Comment fonctionnement le Conseil d’administration d’Icann ?
L’Icann est un laboratoire de système multi-acteurs. Son Conseil d’administration est un organe collégial où il n’y a pas de rôle spécifique attribué à telle ou telle personne. Mais j’insiste beaucoup sur l’égalité qu’il y a entre les membres du Board. Il est clair que, par mon parcours, j’ai une sensibilité particulière pour tout ce qui concerne la relation entre l’Icann et les autres organisations, probablement plus que d’autres membres du Board qui, eux, sont plus liés à des structures techniques.
Comment sont représentés les gouvernements dans le système d’Icann ?
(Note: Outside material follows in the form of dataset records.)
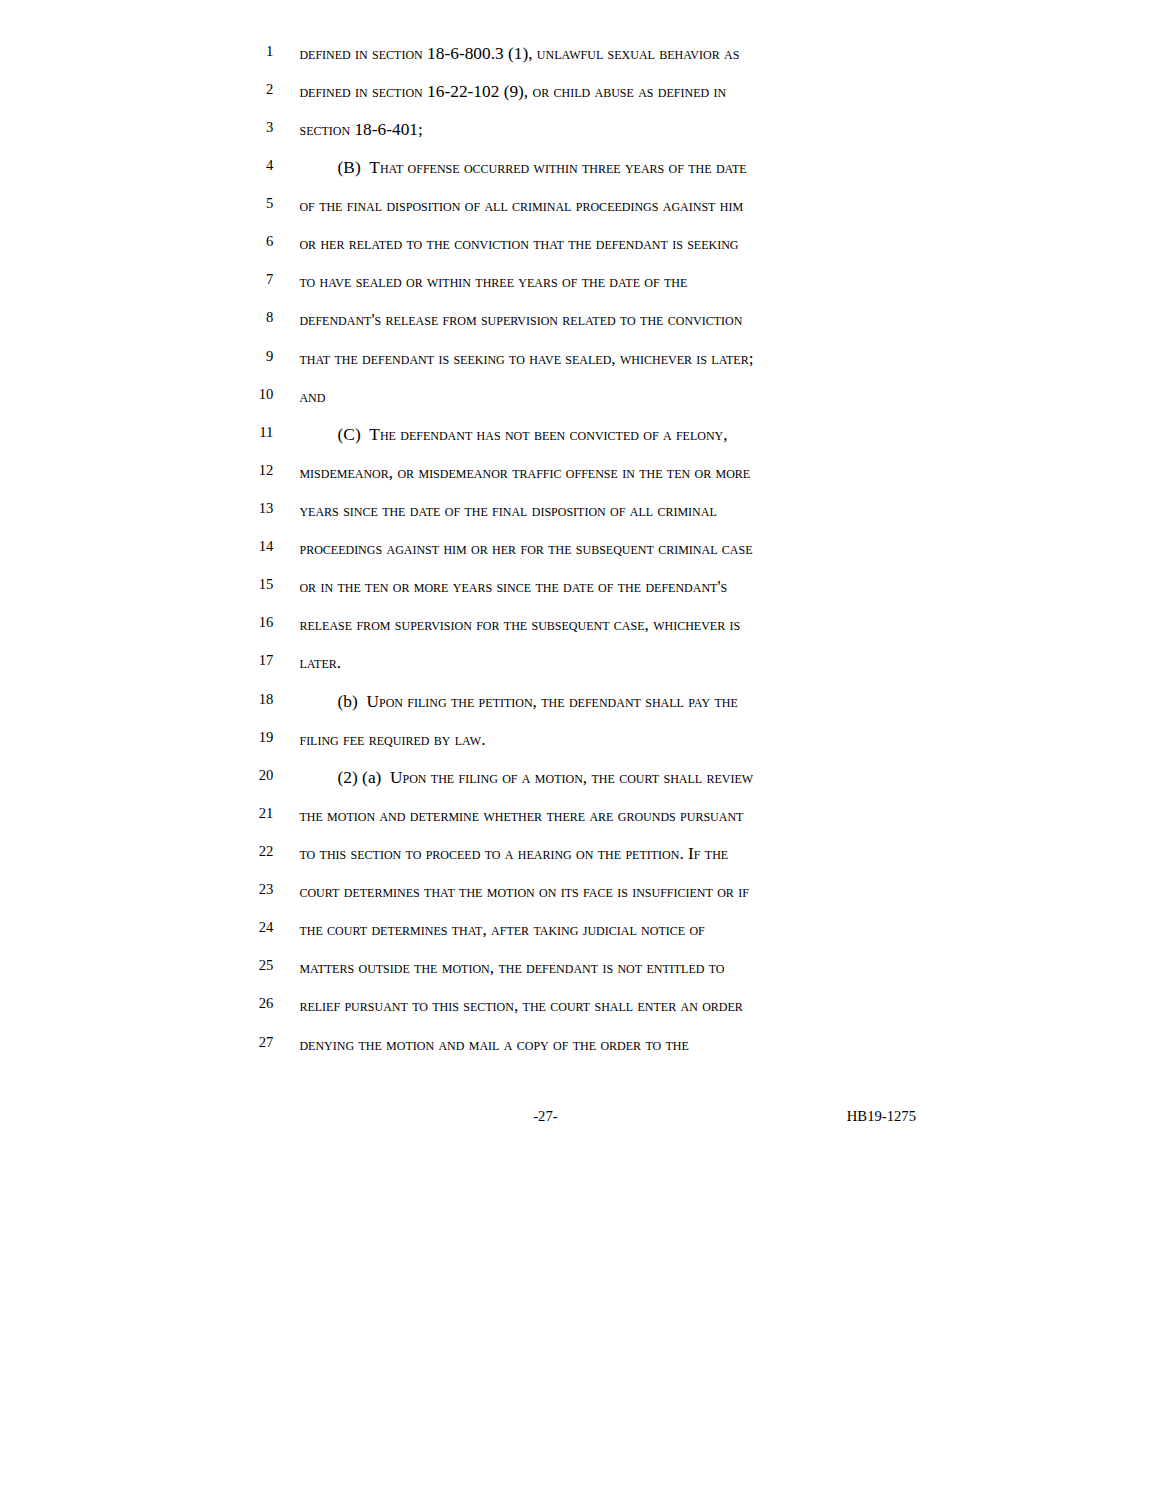defined in section 18-6-800.3 (1), unlawful sexual behavior as
defined in section 16-22-102 (9), or child abuse as defined in
section 18-6-401;
(B) That offense occurred within three years of the date
of the final disposition of all criminal proceedings against him
or her related to the conviction that the defendant is seeking
to have sealed or within three years of the date of the
defendant's release from supervision related to the conviction
that the defendant is seeking to have sealed, whichever is later;
and
(C) The defendant has not been convicted of a felony,
misdemeanor, or misdemeanor traffic offense in the ten or more
years since the date of the final disposition of all criminal
proceedings against him or her for the subsequent criminal case
or in the ten or more years since the date of the defendant's
release from supervision for the subsequent case, whichever is
later.
(b) Upon filing the petition, the defendant shall pay the
filing fee required by law.
(2) (a) Upon the filing of a motion, the court shall review
the motion and determine whether there are grounds pursuant
to this section to proceed to a hearing on the petition. If the
court determines that the motion on its face is insufficient or if
the court determines that, after taking judicial notice of
matters outside the motion, the defendant is not entitled to
relief pursuant to this section, the court shall enter an order
denying the motion and mail a copy of the order to the
-27- HB19-1275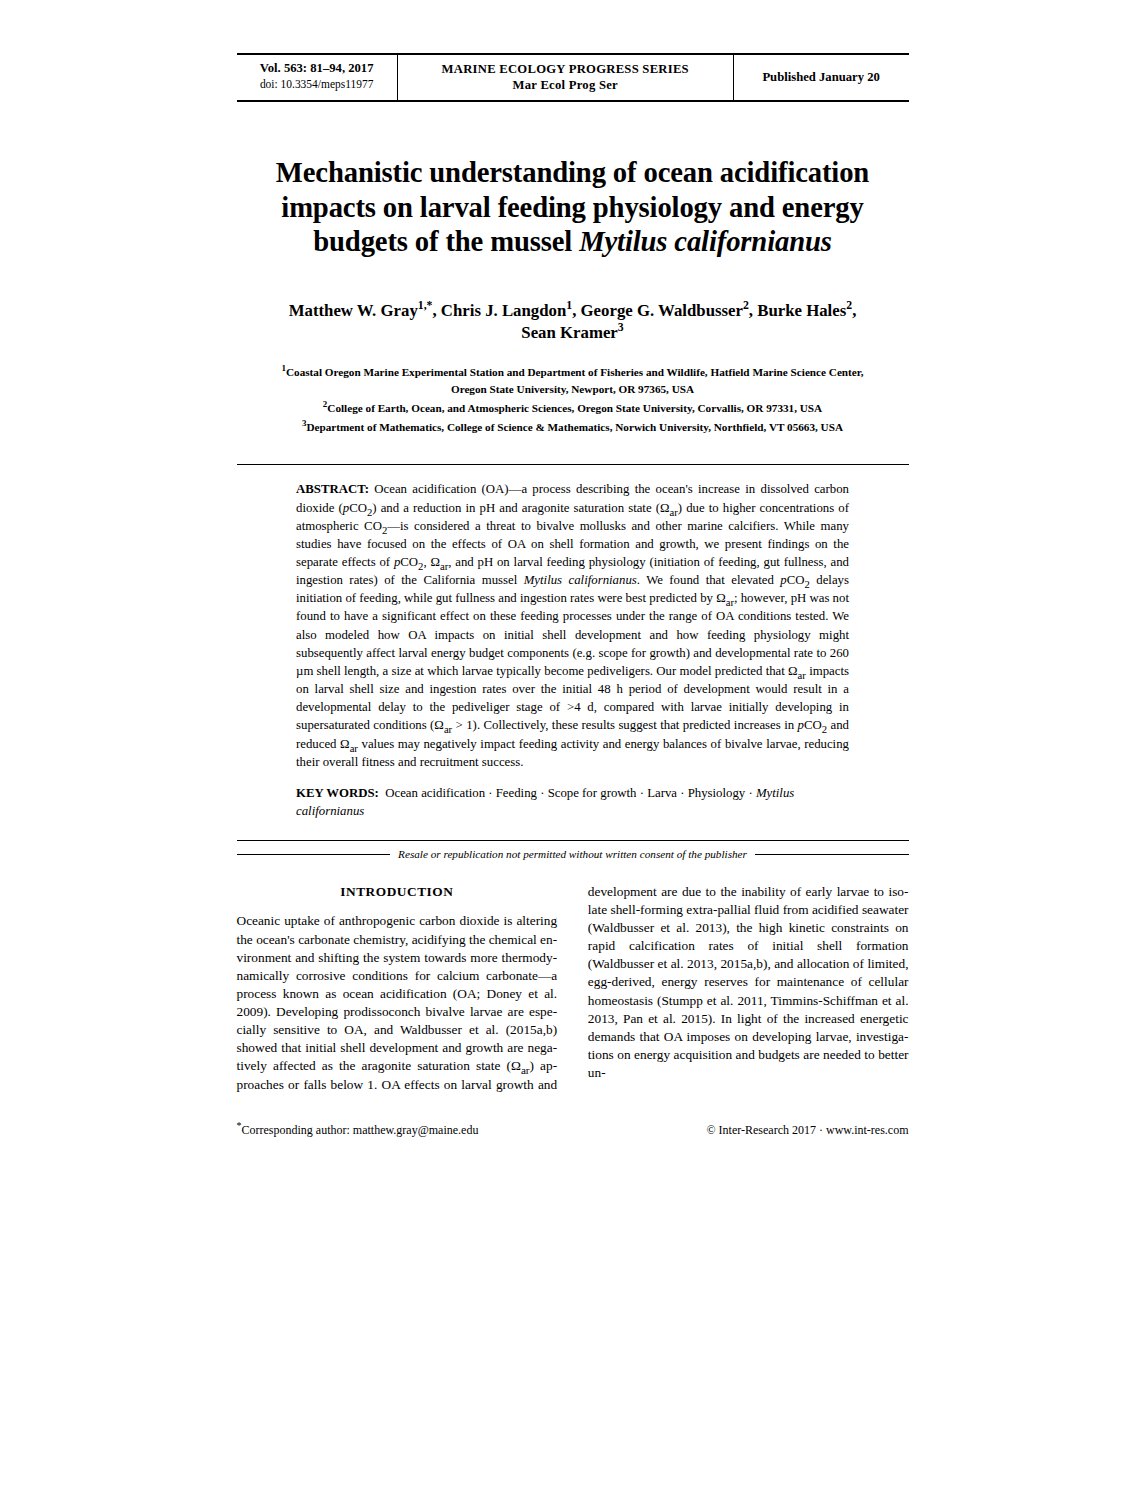Vol. 563: 81–94, 2017
doi: 10.3354/meps11977
MARINE ECOLOGY PROGRESS SERIES
Mar Ecol Prog Ser
Published January 20
Mechanistic understanding of ocean acidification
impacts on larval feeding physiology and energy
budgets of the mussel Mytilus californianus
Matthew W. Gray1,*, Chris J. Langdon1, George G. Waldbusser2, Burke Hales2,
Sean Kramer3
1Coastal Oregon Marine Experimental Station and Department of Fisheries and Wildlife, Hatfield Marine Science Center,
Oregon State University, Newport, OR 97365, USA
2College of Earth, Ocean, and Atmospheric Sciences, Oregon State University, Corvallis, OR 97331, USA
3Department of Mathematics, College of Science & Mathematics, Norwich University, Northfield, VT 05663, USA
ABSTRACT: Ocean acidification (OA)—a process describing the ocean's increase in dissolved carbon dioxide (p CO2) and a reduction in pH and aragonite saturation state (Ωar) due to higher concentrations of atmospheric CO2—is considered a threat to bivalve mollusks and other marine calcifiers. While many studies have focused on the effects of OA on shell formation and growth, we present findings on the separate effects of p CO2, Ωar, and pH on larval feeding physiology (initiation of feeding, gut fullness, and ingestion rates) of the California mussel Mytilus californianus. We found that elevated p CO2 delays initiation of feeding, while gut fullness and ingestion rates were best predicted by Ωar; however, pH was not found to have a significant effect on these feeding processes under the range of OA conditions tested. We also modeled how OA impacts on initial shell development and how feeding physiology might subsequently affect larval energy budget components (e.g. scope for growth) and developmental rate to 260 µm shell length, a size at which larvae typically become pediveligers. Our model predicted that Ωar impacts on larval shell size and ingestion rates over the initial 48 h period of development would result in a developmental delay to the pediveliger stage of >4 d, compared with larvae initially developing in supersaturated conditions (Ωar > 1). Collectively, these results suggest that predicted increases in p CO2 and reduced Ωar values may negatively impact feeding activity and energy balances of bivalve larvae, reducing their overall fitness and recruitment success.
KEY WORDS: Ocean acidification · Feeding · Scope for growth · Larva · Physiology · Mytilus californianus
Resale or republication not permitted without written consent of the publisher
INTRODUCTION
Oceanic uptake of anthropogenic carbon dioxide is altering the ocean's carbonate chemistry, acidifying the chemical environment and shifting the system towards more thermodynamically corrosive conditions for calcium carbonate—a process known as ocean acidification (OA; Doney et al. 2009). Developing prodissoconch bivalve larvae are especially sensitive to OA, and Waldbusser et al. (2015a,b) showed that initial shell development and growth are negatively affected as the aragonite saturation state (Ωar) approaches or falls below 1. OA effects on larval growth and development are due to the inability of early larvae to isolate shell-forming extra-pallial fluid from acidified seawater (Waldbusser et al. 2013), the high kinetic constraints on rapid calcification rates of initial shell formation (Waldbusser et al. 2013, 2015a,b), and allocation of limited, egg-derived, energy reserves for maintenance of cellular homeostasis (Stumpp et al. 2011, Timmins-Schiffman et al. 2013, Pan et al. 2015). In light of the increased energetic demands that OA imposes on developing larvae, investigations on energy acquisition and budgets are needed to better un-
*Corresponding author: matthew.gray@maine.edu
© Inter-Research 2017 · www.int-res.com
Les gouvernements sont représentés au sein du Governmental advisory committee (Gac) auquel n’importe quel pays peut adhérer. Il y a, aujourd’hui, plus de 100 membres du Gac. Cela ne veut pas dire que tous ces pays viennent aux réunions - généralement, seule une quarantaine de pays le font -, mais ils participent aux discussions, notamment à travers les forums. Le rôle du Gac a beaucoup évolué, particulièrement au cours de la dernière année à cause de la discussion sur le programme des nouveaux gTLD (nouveaux noms de domaine génériques).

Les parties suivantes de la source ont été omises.